Heureusement, Shenda Collin avait préparé la clinique de vaccination la veille, dans une pièce du dispensaire. Les vaccins étant arrivés le vendredi soir par avion, quelques rendez-vous avaient été prévus dès le lundi matin. Mais le pari était loin d’être gagné.

Une course contre la montre

Le nombre de personnes à vacciner était soudainement passé de quelques rendez-vous planifiés à 130 en quelques heures.

Première étape : prévenir la communauté. Les agentes administratives du dispensaire ont tenté de joindre le plus de personnes possible par téléphone. Mais ce n’était pas suffisant et pas assez rapide. Elles ont donc contacté la radio locale, qui a diffusé un message en innu sur ses ondes, qui est largement écoutée à travers la communauté.

Deuxième étape : appeler du renfort. Sylvain Lamothe est le conjoint de l’infirmière formée pour aider Shenda Collin lors de la vaccination contre la COVID-19. Le matin du 15 février, elle l’a appelé pour lui demander de l’aide. Elle m’a dit "viens, on a besoin de bénévoles".

Lui et quelques autres personnes de la communauté se sont rapidement rendus sur les lieux. Ils étaient chargés de diriger les patients dans le dispensaire et de s’assurer que tout le monde respectait les mesures sanitaires contre la COVID-19 : masques, désinfectant pour les mains et distanciation.

Trois membres de la communauté dans la salle d'attente du dispensaire.

Pour les membres de la Première Nation Matimekush, il était primordial de ne pas perdre ces 130 doses de vaccin contre la COVID-19, qui prennent du temps à arriver par avion.

Photo : Gracieuseté : Sylvain Lamothe

À 8 h 30, soit seulement 40 minutes après l’arrivée de Shenda Collin, tout était déjà prêt. La salle d’attente était installée dans le corridor, la salle d’observation dans la cafétéria et des paravents mobiles encadraient les stations de vaccination.

Une autre infirmière du dispensaire, Chantale Dufour, est formée pour administrer les vaccins contre la COVID-19. Pendant une partie de la journée, elles ont aussi reçu l’aide d’une troisième collègue, qui a fait le chemin depuis le CLSC de Schefferville.

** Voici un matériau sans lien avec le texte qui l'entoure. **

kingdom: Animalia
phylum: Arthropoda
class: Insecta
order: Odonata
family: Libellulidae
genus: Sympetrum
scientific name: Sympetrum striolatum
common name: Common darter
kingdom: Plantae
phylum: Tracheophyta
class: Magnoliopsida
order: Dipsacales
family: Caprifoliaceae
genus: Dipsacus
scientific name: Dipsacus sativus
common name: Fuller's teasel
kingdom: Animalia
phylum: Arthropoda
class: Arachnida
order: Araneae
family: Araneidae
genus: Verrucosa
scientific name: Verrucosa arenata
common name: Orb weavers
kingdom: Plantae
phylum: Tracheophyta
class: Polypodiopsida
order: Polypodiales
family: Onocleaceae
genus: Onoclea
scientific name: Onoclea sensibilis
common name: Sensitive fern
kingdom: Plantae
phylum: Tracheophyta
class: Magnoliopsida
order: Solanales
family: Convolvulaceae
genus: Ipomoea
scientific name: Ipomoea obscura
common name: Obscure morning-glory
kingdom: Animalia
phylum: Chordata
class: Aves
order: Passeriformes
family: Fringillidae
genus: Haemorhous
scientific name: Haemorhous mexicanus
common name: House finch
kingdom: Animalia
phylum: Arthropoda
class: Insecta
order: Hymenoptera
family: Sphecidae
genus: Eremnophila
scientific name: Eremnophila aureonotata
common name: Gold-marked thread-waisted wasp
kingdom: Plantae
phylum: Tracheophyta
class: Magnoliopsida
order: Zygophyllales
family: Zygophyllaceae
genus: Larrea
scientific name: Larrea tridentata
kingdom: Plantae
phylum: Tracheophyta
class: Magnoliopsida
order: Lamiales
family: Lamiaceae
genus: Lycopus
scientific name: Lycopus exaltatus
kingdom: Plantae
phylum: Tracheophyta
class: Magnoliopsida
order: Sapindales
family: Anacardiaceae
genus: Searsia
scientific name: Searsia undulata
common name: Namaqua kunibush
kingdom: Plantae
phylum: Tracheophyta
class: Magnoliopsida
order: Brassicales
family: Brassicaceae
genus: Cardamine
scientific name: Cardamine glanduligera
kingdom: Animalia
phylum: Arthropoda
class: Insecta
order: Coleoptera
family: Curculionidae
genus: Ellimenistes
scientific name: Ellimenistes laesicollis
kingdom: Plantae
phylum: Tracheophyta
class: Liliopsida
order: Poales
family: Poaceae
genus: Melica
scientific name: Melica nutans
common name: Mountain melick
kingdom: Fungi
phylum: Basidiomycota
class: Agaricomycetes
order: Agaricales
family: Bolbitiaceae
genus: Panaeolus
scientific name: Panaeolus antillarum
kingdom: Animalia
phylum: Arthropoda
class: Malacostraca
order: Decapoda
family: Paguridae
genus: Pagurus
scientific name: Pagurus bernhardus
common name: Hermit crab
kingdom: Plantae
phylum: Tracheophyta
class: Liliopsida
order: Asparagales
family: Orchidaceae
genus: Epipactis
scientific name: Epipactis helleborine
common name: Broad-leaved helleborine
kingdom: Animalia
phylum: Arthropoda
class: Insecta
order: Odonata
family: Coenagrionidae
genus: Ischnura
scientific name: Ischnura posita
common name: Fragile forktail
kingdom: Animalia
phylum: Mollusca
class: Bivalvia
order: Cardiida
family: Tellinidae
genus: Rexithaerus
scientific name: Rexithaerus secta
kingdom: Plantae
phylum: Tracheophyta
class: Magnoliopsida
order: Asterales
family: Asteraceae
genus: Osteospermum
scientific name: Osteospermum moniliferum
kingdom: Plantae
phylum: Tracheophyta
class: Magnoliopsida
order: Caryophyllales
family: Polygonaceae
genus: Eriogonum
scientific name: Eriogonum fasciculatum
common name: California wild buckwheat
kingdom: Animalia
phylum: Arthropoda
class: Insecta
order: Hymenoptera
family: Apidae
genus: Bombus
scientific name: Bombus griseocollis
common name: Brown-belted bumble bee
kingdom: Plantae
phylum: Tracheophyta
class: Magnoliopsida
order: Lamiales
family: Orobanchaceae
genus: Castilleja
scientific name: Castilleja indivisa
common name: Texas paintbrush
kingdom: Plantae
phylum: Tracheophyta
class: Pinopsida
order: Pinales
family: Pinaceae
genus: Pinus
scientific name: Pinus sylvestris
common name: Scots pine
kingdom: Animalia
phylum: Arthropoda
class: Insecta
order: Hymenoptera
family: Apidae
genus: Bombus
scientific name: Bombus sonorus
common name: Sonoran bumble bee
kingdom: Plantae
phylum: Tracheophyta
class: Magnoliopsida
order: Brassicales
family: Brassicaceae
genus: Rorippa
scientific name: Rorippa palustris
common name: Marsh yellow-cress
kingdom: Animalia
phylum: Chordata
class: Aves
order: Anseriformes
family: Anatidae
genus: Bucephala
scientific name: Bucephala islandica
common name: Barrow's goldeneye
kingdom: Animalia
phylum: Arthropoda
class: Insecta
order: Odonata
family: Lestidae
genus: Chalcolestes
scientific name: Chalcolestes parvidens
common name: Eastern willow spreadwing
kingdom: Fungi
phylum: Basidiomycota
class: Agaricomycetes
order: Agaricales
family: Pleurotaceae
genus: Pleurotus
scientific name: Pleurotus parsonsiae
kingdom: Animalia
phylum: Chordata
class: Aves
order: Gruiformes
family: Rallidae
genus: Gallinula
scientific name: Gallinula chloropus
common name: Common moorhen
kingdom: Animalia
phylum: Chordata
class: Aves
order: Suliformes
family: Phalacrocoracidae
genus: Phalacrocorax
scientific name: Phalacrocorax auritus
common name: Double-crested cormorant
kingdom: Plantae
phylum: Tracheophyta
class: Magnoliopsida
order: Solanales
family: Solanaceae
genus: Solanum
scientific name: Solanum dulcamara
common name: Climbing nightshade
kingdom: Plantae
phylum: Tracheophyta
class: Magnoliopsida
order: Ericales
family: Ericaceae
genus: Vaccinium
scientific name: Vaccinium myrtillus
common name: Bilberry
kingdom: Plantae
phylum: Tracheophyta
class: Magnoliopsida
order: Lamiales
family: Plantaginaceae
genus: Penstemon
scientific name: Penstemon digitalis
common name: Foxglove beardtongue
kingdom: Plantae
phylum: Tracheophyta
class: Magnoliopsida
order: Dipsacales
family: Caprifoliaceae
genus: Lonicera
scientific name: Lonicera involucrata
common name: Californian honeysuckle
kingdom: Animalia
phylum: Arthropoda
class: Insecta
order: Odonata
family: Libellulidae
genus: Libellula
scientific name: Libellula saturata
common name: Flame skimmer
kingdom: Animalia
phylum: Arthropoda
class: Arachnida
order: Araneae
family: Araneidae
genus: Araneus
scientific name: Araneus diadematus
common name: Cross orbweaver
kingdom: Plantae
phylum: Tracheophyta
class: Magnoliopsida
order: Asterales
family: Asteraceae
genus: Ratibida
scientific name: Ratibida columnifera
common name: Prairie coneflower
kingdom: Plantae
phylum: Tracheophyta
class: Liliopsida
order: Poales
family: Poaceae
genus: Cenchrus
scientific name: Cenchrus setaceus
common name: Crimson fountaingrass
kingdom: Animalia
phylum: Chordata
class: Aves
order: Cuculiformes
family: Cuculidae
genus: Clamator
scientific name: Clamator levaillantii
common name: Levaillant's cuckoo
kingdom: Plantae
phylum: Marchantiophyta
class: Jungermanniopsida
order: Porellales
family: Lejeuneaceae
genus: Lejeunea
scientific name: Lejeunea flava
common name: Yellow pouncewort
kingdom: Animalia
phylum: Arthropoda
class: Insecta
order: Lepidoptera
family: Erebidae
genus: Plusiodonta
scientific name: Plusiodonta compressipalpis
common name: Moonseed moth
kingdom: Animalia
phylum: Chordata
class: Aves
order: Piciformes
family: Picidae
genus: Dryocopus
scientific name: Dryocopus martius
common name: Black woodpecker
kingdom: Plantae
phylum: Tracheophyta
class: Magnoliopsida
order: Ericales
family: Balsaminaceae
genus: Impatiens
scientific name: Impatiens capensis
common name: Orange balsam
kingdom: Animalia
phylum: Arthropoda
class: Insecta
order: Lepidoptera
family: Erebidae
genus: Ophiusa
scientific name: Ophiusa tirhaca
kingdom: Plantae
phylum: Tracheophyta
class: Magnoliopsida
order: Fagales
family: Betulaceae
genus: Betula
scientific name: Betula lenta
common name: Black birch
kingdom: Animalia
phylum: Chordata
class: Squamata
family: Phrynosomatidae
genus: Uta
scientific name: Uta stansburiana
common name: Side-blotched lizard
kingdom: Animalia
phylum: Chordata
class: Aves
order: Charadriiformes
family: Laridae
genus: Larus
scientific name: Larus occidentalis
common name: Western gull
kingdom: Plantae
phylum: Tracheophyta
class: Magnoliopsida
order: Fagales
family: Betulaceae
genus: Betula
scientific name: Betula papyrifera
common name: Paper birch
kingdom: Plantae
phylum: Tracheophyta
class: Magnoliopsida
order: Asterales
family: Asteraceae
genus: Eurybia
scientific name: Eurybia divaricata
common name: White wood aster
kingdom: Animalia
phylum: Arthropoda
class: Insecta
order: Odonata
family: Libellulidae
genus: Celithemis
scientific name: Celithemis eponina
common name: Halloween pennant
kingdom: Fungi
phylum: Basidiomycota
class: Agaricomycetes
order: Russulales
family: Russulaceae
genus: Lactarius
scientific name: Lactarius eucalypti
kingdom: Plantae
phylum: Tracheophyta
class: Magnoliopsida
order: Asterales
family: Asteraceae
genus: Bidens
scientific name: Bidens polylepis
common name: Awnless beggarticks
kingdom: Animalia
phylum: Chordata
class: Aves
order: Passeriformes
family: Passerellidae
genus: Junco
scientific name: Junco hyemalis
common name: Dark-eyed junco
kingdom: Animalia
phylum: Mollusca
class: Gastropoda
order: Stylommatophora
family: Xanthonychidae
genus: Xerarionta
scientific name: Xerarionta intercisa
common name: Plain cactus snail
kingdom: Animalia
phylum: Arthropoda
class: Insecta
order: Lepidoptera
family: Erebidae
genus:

Résultat : 130 personnes ont été vaccinées en une seule journée et aucune dose du vaccin de Moderna n’a été perdue le 15 février à Matimekush-Lac-John.

On était super fiers à 15 h, soulagés et contents d’avoir relevé ce défi.

Shenda Collin, infirmière responsable de la COVID-19 à Matimekush-Lac-John
Le dispensaire vu de l'extérieur, en plein hiver, avec une voiture et des motoneiges devant.

Les membres de la Première Nation de Matimekush se rendent au dispensaire pour obtenir des soins de santé primaires. Lorsqu'ils ont besoin de soins plus importants, ils doivent se rendre par avion à Sept-Îles.

Photo : Gracieuseté : Sylvain Lamothe

Selon le chef de la Première Nation de Matimekush-Lac-John, Réal McKenzie, 50 personnes avaient déjà été vaccinées lors d’une première campagne de vaccination. Au total, 180 personnes, sur une population d’un peu plus de 1000 membres, dont environ 600 adultes, ont donc été vaccinées contre la COVID-19.

Comme un peu partout au Canada, il ignore quand sa communauté recevra d’autres vaccins. Il était donc primordial de ne pas perdre ces 130 doses.